Fast forward about six years. I do not own a full length mirror. I avoid rooms with surround mirrors and abhor trying on clothes at the store- especially when there are mirrors that kindly reveal the dreaded backside. I feel anxious at meal time. I feel anxious when I have to eat with others, but if I am eating alone I am less likely to nourish myself properly. Sometimes I can conquer my mind and make myself something good and nourishing, at which point I realize how good it feels to care for myself. But on many other days I cannot win and struggle to get something, anything at all down.

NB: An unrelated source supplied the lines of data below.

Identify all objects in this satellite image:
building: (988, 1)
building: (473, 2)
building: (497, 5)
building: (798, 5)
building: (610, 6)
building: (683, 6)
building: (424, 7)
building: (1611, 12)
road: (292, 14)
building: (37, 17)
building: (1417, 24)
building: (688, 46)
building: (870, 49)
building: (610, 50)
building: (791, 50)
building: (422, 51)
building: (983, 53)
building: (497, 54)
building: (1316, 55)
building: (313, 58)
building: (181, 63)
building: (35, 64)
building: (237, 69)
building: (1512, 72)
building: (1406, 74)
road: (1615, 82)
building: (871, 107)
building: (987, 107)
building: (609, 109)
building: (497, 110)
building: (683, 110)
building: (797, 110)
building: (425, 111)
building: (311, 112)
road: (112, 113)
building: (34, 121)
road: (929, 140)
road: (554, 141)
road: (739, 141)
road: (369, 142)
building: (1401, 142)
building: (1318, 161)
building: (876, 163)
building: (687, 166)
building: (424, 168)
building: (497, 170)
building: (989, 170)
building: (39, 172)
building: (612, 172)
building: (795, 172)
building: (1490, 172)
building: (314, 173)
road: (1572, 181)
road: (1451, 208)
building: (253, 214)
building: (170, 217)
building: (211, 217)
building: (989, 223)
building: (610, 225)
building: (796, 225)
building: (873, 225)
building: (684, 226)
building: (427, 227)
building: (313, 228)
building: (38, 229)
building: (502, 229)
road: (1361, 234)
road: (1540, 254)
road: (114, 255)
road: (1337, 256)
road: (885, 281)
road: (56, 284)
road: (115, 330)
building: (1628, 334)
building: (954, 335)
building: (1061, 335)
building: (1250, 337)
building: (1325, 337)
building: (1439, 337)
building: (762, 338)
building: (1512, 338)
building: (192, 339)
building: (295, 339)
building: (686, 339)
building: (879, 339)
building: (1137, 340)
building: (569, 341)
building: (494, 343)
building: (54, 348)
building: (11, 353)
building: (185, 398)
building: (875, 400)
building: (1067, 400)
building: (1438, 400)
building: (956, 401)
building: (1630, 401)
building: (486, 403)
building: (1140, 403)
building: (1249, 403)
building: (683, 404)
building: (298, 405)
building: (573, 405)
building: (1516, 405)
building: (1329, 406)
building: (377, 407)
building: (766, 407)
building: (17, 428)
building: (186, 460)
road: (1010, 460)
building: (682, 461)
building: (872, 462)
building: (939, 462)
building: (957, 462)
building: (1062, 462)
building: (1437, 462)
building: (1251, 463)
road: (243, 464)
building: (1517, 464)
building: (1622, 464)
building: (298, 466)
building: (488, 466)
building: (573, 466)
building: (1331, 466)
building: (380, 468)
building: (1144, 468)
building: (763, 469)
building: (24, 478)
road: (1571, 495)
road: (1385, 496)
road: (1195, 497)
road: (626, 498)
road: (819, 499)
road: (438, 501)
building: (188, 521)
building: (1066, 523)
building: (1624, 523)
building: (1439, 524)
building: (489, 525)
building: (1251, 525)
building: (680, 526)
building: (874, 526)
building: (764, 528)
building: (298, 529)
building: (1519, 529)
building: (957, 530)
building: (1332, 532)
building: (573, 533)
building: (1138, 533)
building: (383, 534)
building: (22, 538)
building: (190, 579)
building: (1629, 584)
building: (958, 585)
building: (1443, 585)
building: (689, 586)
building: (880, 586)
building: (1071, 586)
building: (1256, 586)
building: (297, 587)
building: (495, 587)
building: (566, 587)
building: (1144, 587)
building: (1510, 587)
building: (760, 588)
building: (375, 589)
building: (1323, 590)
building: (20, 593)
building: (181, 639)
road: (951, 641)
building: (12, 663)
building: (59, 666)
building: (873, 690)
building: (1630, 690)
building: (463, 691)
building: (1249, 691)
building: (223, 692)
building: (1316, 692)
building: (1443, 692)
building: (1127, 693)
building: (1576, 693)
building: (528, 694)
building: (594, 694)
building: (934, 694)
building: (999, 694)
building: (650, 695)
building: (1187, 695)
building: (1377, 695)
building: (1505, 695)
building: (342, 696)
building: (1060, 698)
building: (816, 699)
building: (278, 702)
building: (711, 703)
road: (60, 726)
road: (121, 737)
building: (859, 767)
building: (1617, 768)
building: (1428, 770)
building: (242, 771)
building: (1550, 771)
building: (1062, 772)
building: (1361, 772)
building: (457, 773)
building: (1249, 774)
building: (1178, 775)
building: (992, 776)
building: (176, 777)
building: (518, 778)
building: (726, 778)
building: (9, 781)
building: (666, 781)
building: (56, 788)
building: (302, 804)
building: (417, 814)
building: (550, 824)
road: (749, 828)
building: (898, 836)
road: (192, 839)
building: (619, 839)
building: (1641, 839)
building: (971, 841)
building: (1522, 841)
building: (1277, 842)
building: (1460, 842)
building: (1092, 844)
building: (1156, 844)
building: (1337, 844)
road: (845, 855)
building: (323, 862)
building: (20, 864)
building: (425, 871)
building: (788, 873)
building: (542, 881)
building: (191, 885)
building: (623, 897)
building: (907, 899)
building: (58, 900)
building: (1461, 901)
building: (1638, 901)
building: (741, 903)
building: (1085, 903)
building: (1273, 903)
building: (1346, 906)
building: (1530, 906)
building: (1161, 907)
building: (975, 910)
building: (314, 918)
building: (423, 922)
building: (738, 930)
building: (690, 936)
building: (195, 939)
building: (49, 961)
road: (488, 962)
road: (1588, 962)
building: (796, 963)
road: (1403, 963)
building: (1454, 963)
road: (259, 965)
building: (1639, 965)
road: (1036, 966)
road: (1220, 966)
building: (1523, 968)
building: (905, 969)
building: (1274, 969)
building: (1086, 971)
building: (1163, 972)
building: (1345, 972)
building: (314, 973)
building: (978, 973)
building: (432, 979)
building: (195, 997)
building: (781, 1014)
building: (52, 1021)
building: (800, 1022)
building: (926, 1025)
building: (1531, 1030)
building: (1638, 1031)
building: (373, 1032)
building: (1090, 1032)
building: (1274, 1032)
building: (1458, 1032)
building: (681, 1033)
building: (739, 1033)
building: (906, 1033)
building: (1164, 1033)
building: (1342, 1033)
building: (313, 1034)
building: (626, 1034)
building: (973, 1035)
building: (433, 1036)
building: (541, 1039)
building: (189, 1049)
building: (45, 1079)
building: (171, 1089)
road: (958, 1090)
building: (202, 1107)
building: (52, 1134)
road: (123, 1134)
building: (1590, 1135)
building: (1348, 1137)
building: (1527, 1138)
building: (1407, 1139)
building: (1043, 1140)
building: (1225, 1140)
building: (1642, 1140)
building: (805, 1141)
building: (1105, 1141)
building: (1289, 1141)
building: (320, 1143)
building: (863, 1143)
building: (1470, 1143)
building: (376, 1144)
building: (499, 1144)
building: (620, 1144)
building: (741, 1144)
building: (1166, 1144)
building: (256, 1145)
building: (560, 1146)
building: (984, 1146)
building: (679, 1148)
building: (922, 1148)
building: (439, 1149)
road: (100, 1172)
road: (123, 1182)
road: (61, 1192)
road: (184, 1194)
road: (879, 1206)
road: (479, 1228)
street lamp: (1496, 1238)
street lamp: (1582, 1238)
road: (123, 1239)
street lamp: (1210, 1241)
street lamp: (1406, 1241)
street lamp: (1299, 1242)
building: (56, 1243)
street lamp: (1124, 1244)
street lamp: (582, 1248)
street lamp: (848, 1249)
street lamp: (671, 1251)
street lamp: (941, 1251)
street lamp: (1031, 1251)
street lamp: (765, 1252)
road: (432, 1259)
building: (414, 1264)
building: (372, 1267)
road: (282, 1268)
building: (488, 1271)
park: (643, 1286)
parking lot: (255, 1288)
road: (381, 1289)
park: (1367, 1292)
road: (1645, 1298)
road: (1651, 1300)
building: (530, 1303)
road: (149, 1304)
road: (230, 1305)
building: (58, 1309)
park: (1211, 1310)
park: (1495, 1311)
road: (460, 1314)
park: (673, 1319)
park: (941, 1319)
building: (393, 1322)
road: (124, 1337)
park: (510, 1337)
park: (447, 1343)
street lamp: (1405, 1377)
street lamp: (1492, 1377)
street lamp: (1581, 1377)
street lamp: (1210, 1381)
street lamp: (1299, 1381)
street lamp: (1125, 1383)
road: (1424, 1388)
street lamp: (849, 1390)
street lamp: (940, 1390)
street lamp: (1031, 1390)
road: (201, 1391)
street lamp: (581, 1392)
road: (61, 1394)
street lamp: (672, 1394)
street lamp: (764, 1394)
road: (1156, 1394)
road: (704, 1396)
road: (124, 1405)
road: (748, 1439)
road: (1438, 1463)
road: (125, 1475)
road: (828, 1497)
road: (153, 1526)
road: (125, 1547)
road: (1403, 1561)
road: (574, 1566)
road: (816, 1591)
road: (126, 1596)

Pregnancy has been the number one, greatest therapy as someone with Anorexia. Learning to let go of control has never been so necessary. The extreme nausea that comes from not eating enough forces you to actually eat three full meals a day. If I'm being honest, before I was pregnant I was averaging around 1.5 full meals a day still. Nibbles for the rest of the meals. Now, if I skip breakfast, lunch, or dinner, I get a quick and painful reminder and I EAT. I am not able to do as much rigorous yoga as I could before, and so my arms, back, and legs are less toned. My belly gets bigger and bigger. I have no control over how my body responds to this baby. And I have to let it be. I don't look at the scale at the doctors office, I don't want to know how big my belly is all the way around, but I can find peace with myself knowing that there is a beautiful little girl growing in there. I work daily to keep the peace because I have to bring a healthy, nurtured baby into the world. And I have to be of sound mind and body in order to give her the best life she can have. And that makes me feel happier and more willing to nourish myself.
Before the pregnancy, TEACHING yoga has been a great therapy as someone with Anorexia. If you know me, you think that I am laid back. This is true toward other people. I don't care what other people do. I am a closet control freak, with the need to control and compete with myself. To be a good teacher, however, guards must be removed, fear of embarrassment or making mistakes must be abandoned, neurosis must be set aside. If you are caught up in your own junk, you cannot provide a safe, mindful environment for your students to let go of their own junk. We all just have to let it all go together. We have to be willing to be completely ourselves. What is "good" and "bad" about ourselves simply become what is. Who we are. Full, rich, vibrant human beings with complexities that make us beautiful and unique.
As you can see, this is something I still struggle with, and will continue to struggle with forever. I know that I will continue to get better, but the inner nagging never stops. If this is YOU, find something that will help you learn to speak more kindly and gently with yourself. Find activities that make you feel nourished and healthy instead of activities done with the sole intention to lose weight or be "better" in some way. Practice yoga with the intention to give and to heal, practice meditation in order to get to know yourself and to recognize that your thoughts are not who you are, and practice caring for others.
Have your husband take pregnancy photos in bare minimum clothing and post them on Facebook. Have no fear.
Be empowered by your beautiful body as it is.